WORK TASK: Copy every record exactly, leaving the pictures out.

GIVEN DATA:
- - - - -

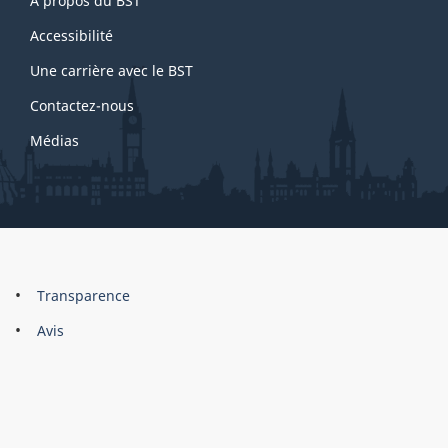
À propos du BST
this
3
site
Accessibilité
Une carrière avec le BST
Contactez-nous
Médias
About
Brand
Transparence
this
Avis
site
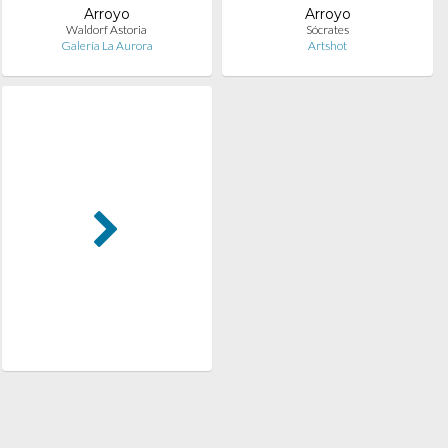
Arroyo
Arroyo
Waldorf Astoria
Sócrates
Galería La Aurora
Artshot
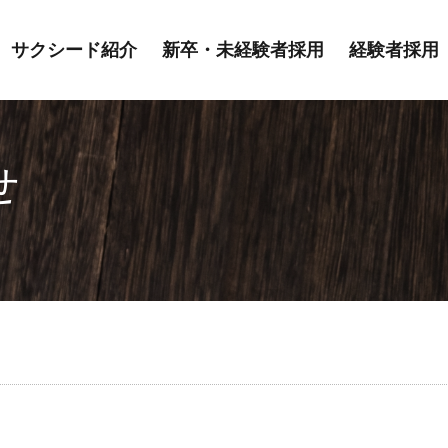
サクシード紹介
新卒・未経験者採用
経験者採用
せ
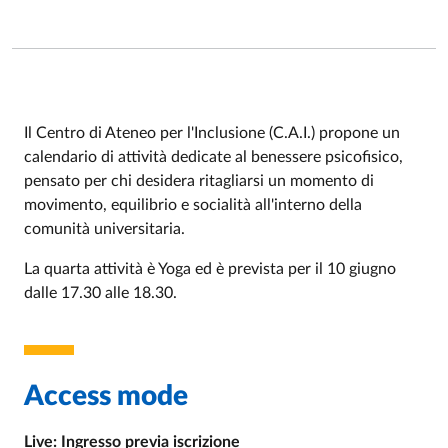
Il Centro di Ateneo per l'Inclusione (C.A.I.) propone un
calendario di attività dedicate al benessere psicofisico,
Event description
pensato per chi desidera ritagliarsi un momento di
movimento, equilibrio e socialità all'interno della
comunità universitaria.
La quarta attività è Yoga ed è prevista per il 10 giugno
dalle 17.30 alle 18.30.
Access mode
Live: Ingresso previa iscrizione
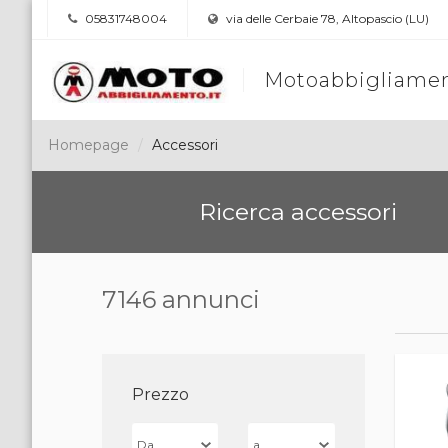
05831748004
via delle Cerbaie 78, Altopascio (LU)
Motoabbigliamen
Homepage
Accessori
Ricerca accessori
7146 annunci
Prezzo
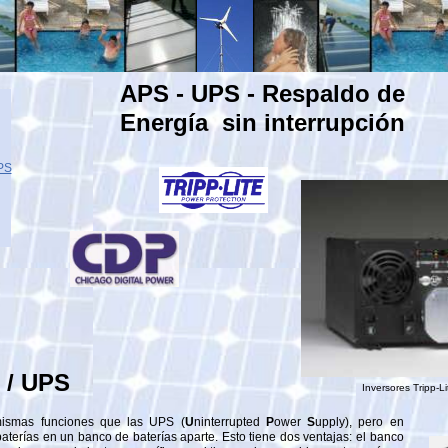
Energía Solar Energy Sonnenenergie
Equipos Equipment Geräte
APS - UPS - Respaldo de
Energía sin interrupción
APS
/ UPS
Inversores Tripp-
 mismas funciones que las UPS (
U
ninterrupted
P
ower
S
upply), pero en
 baterías en un banco de baterías aparte. Esto tiene dos ventajas: el banco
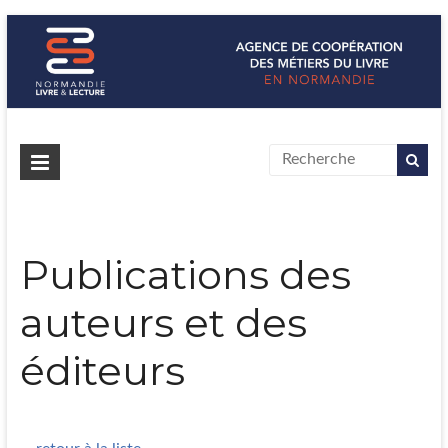
Normandie Livre & Lecture
L'agence de coopération des métiers du livre en Normandie
Publications des
auteurs et des
éditeurs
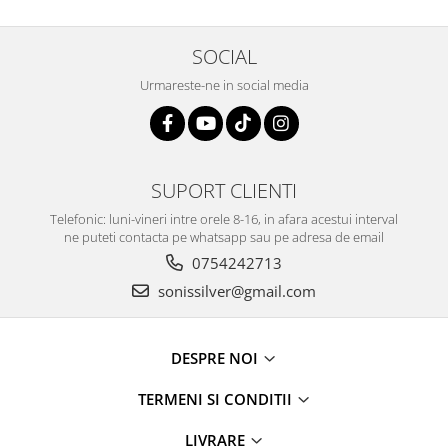
SOCIAL
Urmareste-ne in social media
SUPORT CLIENTI
Telefonic: luni-vineri intre orele 8-16, in afara acestui interval
ne puteti contacta pe whatsapp sau pe adresa de email
0754242713
sonissilver@gmail.com
DESPRE NOI
TERMENI SI CONDITII
LIVRARE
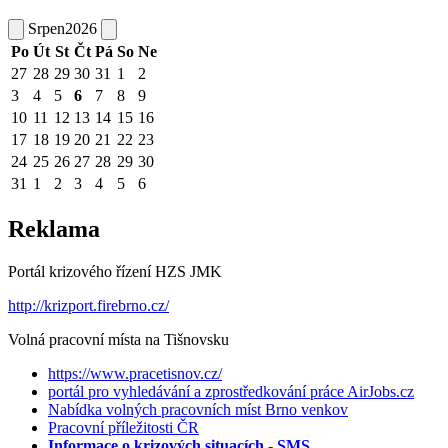
Srpen
2026
Po
Út
St
Čt
Pá
So
Ne
27
28
29
30
31
1
2
3
4
5
6
7
8
9
10
11
12
13
14
15
16
17
18
19
20
21
22
23
24
25
26
27
28
29
30
31
1
2
3
4
5
6
Reklama
Portál krizového řízení HZS JMK
http://krizport.firebrno.cz/
Volná pracovní místa na Tišnovsku
https://www.pracetisnov.cz/
portál pro vyhledávání a zprostředkování práce AirJobs.cz
Nabídka volných pracovních míst Brno venkov
Pracovní příležitosti ČR
Informace o krizových situacích - SMS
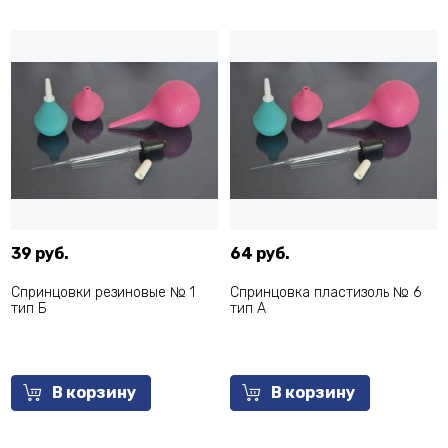
39 руб.
64 руб.
Спринцовки резиновые № 1
Спринцовка пластизоль № 6
тип Б
тип А
В корзину
В корзину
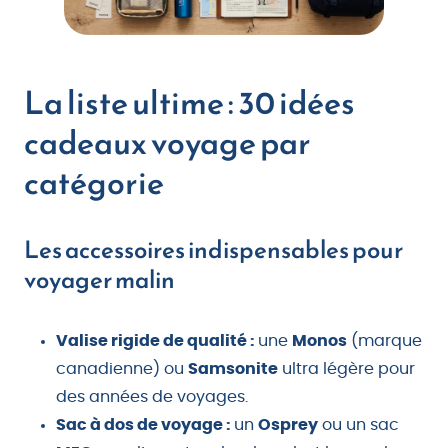
La liste ultime : 30 idées
cadeaux voyage par
catégorie
Les accessoires indispensables pour
voyager malin
Valise rigide de qualité :
une
Monos
(marque
canadienne) ou
Samsonite
ultra légère pour
des années de voyages.
Sac à dos de voyage :
un
Osprey
ou un sac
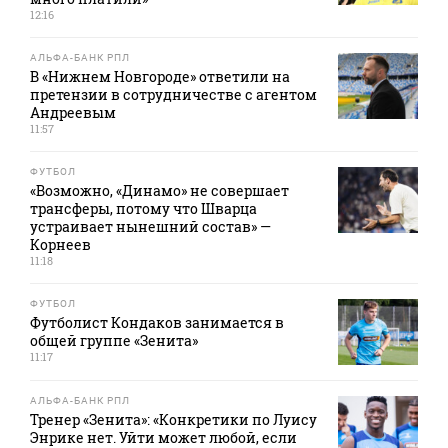
12:16
АЛЬФА-БАНК РПЛ
В «Нижнем Новгороде» ответили на
претензии в сотрудничестве с агентом
Андреевым
11:57
ФУТБОЛ
«Возможно, «Динамо» не совершает
трансферы, потому что Шварца
устраивает нынешний состав» —
Корнеев
11:18
ФУТБОЛ
Футболист Кондаков занимается в
общей группе «Зенита»
11:17
АЛЬФА-БАНК РПЛ
Тренер «Зенита»: «Конкретики по Луису
Энрике нет. Уйти может любой, если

- - - - -

EXPECTED ANSWER:
À propos du BST
this
3
site
Accessibilité
Une carrière avec le BST
Contactez-nous
Médias
About
Brand
Transparence
this
Avis
site
Arroyo
Arroyo
Waldorf Astoria
Sócrates
Galería La Aurora
Artshot
サクシード紹介
新卒・未経験者採用
経験者採用
せ
Il Centro di Ateneo per l'Inclusione (C.A.I.) propone un
calendario di attività dedicate al benessere psicofisico,
Event description
pensato per chi desidera ritagliarsi un momento di
movimento, equilibrio e socialità all'interno della
comunità universitaria.
La quarta attività è Yoga ed è prevista per il 10 giugno
dalle 17.30 alle 18.30.
Access mode
Live: Ingresso previa iscrizione
05831748004
via delle Cerbaie 78, Altopascio (LU)
Motoabbigliamen
Homepage
Accessori
Ricerca accessori
7146 annunci
Prezzo
Energía Solar Energy Sonnenenergie
Equipos Equipment Geräte
APS - UPS - Respaldo de
Energía sin interrupción
APS
/ UPS
Inversores Tripp-
 mismas funciones que las UPS (
U
ninterrupted
P
ower
S
upply), pero en
 baterías en un banco de baterías aparte. Esto tiene dos ventajas: el banco
Normandie Livre & Lecture
L'agence de coopération des métiers du livre en Normandie
Publications des
auteurs et des
éditeurs
SOCIAL
Urmareste-ne in social media
SUPORT CLIENTI
Telefonic: luni-vineri intre orele 8-16, in afara acestui interval
ne puteti contacta pe whatsapp sau pe adresa de email
0754242713
sonissilver@gmail.com
DESPRE NOI
TERMENI SI CONDITII
LIVRARE
Srpen
2026
Po
Út
St
Čt
Pá
So
Ne
27
28
29
30
31
1
2
3
4
5
6
7
8
9
10
11
12
13
14
15
16
17
18
19
20
21
22
23
24
25
26
27
28
29
30
31
1
2
3
4
5
6
Reklama
Portál krizového řízení HZS JMK
http://krizport.firebrno.cz/
Volná pracovní místa na Tišnovsku
https://www.pracetisnov.cz/
portál pro vyhledávání a zprostředkování práce AirJobs.cz
Nabídka volných pracovních míst Brno venkov
Pracovní příležitosti ČR
Informace o krizových situacích - SMS
39 руб.
64 руб.
Спринцовки резиновые № 1
Спринцовка пластизоль № 6
тип Б
тип А
В корзину
В корзину
La liste ultime : 30 idées
cadeaux voyage par
catégorie
Les accessoires indispensables pour
voyager malin
Valise rigide de qualité :
une
Monos
(marque
canadienne) ou
Samsonite
ultra légère pour
des années de voyages.
Sac à dos de voyage :
un
Osprey
ou un sac
12:16
АЛЬФА-БАНК РПЛ
В «Нижнем Новгороде» ответили на
претензии в сотрудничестве с агентом
Андреевым
11:57
ФУТБОЛ
«Возможно, «Динамо» не совершает
трансферы, потому что Шварца
устраивает нынешний состав» —
Корнеев
11:18
ФУТБОЛ
Футболист Кондаков занимается в
общей группе «Зенита»
11:17
АЛЬФА-БАНК РПЛ
Тренер «Зенита»: «Конкретики по Луису
Энрике нет. Уйти может любой, если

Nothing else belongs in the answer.